What to produce: Please print every one of the records below line for line, with no changes to any character.

———

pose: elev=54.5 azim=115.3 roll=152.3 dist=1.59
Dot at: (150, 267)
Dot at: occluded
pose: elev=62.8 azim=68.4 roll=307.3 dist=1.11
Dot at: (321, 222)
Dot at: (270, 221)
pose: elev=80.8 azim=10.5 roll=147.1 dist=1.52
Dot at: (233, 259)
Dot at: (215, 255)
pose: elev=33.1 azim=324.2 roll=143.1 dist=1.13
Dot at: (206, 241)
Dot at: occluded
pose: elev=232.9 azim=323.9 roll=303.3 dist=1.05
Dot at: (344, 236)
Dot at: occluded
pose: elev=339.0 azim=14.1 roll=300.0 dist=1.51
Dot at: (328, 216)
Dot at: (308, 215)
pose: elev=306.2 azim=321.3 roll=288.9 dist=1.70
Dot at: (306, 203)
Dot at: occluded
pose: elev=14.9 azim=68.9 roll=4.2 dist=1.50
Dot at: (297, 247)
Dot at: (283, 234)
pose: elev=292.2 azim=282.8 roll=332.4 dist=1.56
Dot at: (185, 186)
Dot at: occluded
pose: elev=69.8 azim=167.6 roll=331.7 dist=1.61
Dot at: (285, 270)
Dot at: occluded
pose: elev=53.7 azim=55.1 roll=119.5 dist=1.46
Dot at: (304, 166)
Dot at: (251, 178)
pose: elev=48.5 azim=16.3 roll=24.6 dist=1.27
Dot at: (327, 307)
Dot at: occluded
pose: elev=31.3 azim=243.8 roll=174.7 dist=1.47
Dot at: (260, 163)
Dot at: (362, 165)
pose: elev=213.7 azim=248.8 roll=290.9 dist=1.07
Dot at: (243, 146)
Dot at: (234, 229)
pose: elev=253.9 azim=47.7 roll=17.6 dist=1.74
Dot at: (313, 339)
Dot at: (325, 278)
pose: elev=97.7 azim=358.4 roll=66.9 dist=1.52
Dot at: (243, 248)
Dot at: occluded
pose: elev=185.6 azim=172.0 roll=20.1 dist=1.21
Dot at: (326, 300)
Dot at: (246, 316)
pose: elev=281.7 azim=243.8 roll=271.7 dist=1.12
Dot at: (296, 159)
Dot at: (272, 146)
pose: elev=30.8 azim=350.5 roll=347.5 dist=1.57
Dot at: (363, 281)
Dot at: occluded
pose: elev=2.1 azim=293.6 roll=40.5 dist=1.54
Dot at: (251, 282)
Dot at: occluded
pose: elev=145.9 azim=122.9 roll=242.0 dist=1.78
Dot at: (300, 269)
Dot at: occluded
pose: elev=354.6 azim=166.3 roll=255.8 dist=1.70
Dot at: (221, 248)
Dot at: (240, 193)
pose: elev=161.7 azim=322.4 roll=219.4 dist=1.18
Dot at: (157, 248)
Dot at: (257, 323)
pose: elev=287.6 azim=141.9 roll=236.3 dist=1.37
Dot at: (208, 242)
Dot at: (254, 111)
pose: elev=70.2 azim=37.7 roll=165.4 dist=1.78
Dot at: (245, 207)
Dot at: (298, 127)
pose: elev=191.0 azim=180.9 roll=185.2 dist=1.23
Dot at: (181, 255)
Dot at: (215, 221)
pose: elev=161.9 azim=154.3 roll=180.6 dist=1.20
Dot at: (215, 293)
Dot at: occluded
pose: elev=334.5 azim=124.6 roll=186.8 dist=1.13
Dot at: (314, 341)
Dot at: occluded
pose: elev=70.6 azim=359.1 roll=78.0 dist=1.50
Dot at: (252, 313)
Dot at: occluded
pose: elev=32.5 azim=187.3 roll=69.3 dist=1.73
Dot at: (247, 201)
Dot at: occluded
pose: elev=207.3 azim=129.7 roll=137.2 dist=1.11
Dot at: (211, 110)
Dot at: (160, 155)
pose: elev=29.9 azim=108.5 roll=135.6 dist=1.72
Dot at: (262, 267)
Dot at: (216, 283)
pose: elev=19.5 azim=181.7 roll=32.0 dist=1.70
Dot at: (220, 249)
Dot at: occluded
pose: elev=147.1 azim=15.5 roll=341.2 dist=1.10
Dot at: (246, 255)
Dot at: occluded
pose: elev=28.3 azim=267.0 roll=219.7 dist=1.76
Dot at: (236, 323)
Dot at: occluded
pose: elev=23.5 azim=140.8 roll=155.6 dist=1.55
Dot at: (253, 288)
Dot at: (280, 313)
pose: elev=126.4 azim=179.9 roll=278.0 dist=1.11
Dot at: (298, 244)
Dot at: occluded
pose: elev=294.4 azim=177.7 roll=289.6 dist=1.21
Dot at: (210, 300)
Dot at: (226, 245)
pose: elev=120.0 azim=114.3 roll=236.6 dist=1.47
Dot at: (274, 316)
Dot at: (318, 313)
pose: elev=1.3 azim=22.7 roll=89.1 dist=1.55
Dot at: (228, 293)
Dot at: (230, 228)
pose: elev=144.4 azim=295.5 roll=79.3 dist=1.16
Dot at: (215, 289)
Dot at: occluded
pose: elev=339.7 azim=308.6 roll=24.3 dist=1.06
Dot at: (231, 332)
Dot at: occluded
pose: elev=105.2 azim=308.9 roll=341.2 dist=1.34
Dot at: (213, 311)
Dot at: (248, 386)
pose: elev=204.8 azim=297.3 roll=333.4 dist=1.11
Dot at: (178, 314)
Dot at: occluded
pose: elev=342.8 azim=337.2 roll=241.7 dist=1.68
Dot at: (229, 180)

———

Solution:
pose: elev=54.5 azim=115.3 roll=152.3 dist=1.59
Dot at: (150, 267)
Dot at: occluded
pose: elev=62.8 azim=68.4 roll=307.3 dist=1.11
Dot at: (321, 222)
Dot at: (270, 221)
pose: elev=80.8 azim=10.5 roll=147.1 dist=1.52
Dot at: (233, 259)
Dot at: (215, 255)
pose: elev=33.1 azim=324.2 roll=143.1 dist=1.13
Dot at: (206, 241)
Dot at: occluded
pose: elev=232.9 azim=323.9 roll=303.3 dist=1.05
Dot at: (344, 236)
Dot at: occluded
pose: elev=339.0 azim=14.1 roll=300.0 dist=1.51
Dot at: (328, 216)
Dot at: (308, 215)
pose: elev=306.2 azim=321.3 roll=288.9 dist=1.70
Dot at: (306, 203)
Dot at: occluded
pose: elev=14.9 azim=68.9 roll=4.2 dist=1.50
Dot at: (297, 247)
Dot at: (283, 234)
pose: elev=292.2 azim=282.8 roll=332.4 dist=1.56
Dot at: (185, 186)
Dot at: occluded
pose: elev=69.8 azim=167.6 roll=331.7 dist=1.61
Dot at: (285, 270)
Dot at: occluded
pose: elev=53.7 azim=55.1 roll=119.5 dist=1.46
Dot at: (304, 166)
Dot at: (251, 178)
pose: elev=48.5 azim=16.3 roll=24.6 dist=1.27
Dot at: (327, 307)
Dot at: occluded
pose: elev=31.3 azim=243.8 roll=174.7 dist=1.47
Dot at: (260, 163)
Dot at: (362, 165)
pose: elev=213.7 azim=248.8 roll=290.9 dist=1.07
Dot at: (243, 146)
Dot at: (234, 229)
pose: elev=253.9 azim=47.7 roll=17.6 dist=1.74
Dot at: (313, 339)
Dot at: (325, 278)
pose: elev=97.7 azim=358.4 roll=66.9 dist=1.52
Dot at: (243, 248)
Dot at: occluded
pose: elev=185.6 azim=172.0 roll=20.1 dist=1.21
Dot at: (326, 300)
Dot at: (246, 316)
pose: elev=281.7 azim=243.8 roll=271.7 dist=1.12
Dot at: (296, 159)
Dot at: (272, 146)
pose: elev=30.8 azim=350.5 roll=347.5 dist=1.57
Dot at: (363, 281)
Dot at: occluded
pose: elev=2.1 azim=293.6 roll=40.5 dist=1.54
Dot at: (251, 282)
Dot at: occluded
pose: elev=145.9 azim=122.9 roll=242.0 dist=1.78
Dot at: (300, 269)
Dot at: occluded
pose: elev=354.6 azim=166.3 roll=255.8 dist=1.70
Dot at: (221, 248)
Dot at: (240, 193)
pose: elev=161.7 azim=322.4 roll=219.4 dist=1.18
Dot at: (157, 248)
Dot at: (257, 323)
pose: elev=287.6 azim=141.9 roll=236.3 dist=1.37
Dot at: (208, 242)
Dot at: (254, 111)
pose: elev=70.2 azim=37.7 roll=165.4 dist=1.78
Dot at: (245, 207)
Dot at: (298, 127)
pose: elev=191.0 azim=180.9 roll=185.2 dist=1.23
Dot at: (181, 255)
Dot at: (215, 221)
pose: elev=161.9 azim=154.3 roll=180.6 dist=1.20
Dot at: (215, 293)
Dot at: occluded
pose: elev=334.5 azim=124.6 roll=186.8 dist=1.13
Dot at: (314, 341)
Dot at: occluded
pose: elev=70.6 azim=359.1 roll=78.0 dist=1.50
Dot at: (252, 313)
Dot at: occluded
pose: elev=32.5 azim=187.3 roll=69.3 dist=1.73
Dot at: (247, 201)
Dot at: occluded
pose: elev=207.3 azim=129.7 roll=137.2 dist=1.11
Dot at: (211, 110)
Dot at: (160, 155)
pose: elev=29.9 azim=108.5 roll=135.6 dist=1.72
Dot at: (262, 267)
Dot at: (216, 283)
pose: elev=19.5 azim=181.7 roll=32.0 dist=1.70
Dot at: (220, 249)
Dot at: occluded
pose: elev=147.1 azim=15.5 roll=341.2 dist=1.10
Dot at: (246, 255)
Dot at: occluded
pose: elev=28.3 azim=267.0 roll=219.7 dist=1.76
Dot at: (236, 323)
Dot at: occluded
pose: elev=23.5 azim=140.8 roll=155.6 dist=1.55
Dot at: (253, 288)
Dot at: (280, 313)
pose: elev=126.4 azim=179.9 roll=278.0 dist=1.11
Dot at: (298, 244)
Dot at: occluded
pose: elev=294.4 azim=177.7 roll=289.6 dist=1.21
Dot at: (210, 300)
Dot at: (226, 245)
pose: elev=120.0 azim=114.3 roll=236.6 dist=1.47
Dot at: (274, 316)
Dot at: (318, 313)
pose: elev=1.3 azim=22.7 roll=89.1 dist=1.55
Dot at: (228, 293)
Dot at: (230, 228)
pose: elev=144.4 azim=295.5 roll=79.3 dist=1.16
Dot at: (215, 289)
Dot at: occluded
pose: elev=339.7 azim=308.6 roll=24.3 dist=1.06
Dot at: (231, 332)
Dot at: occluded
pose: elev=105.2 azim=308.9 roll=341.2 dist=1.34
Dot at: (213, 311)
Dot at: (248, 386)
pose: elev=204.8 azim=297.3 roll=333.4 dist=1.11
Dot at: (178, 314)
Dot at: occluded
pose: elev=342.8 azim=337.2 roll=241.7 dist=1.68
Dot at: (229, 180)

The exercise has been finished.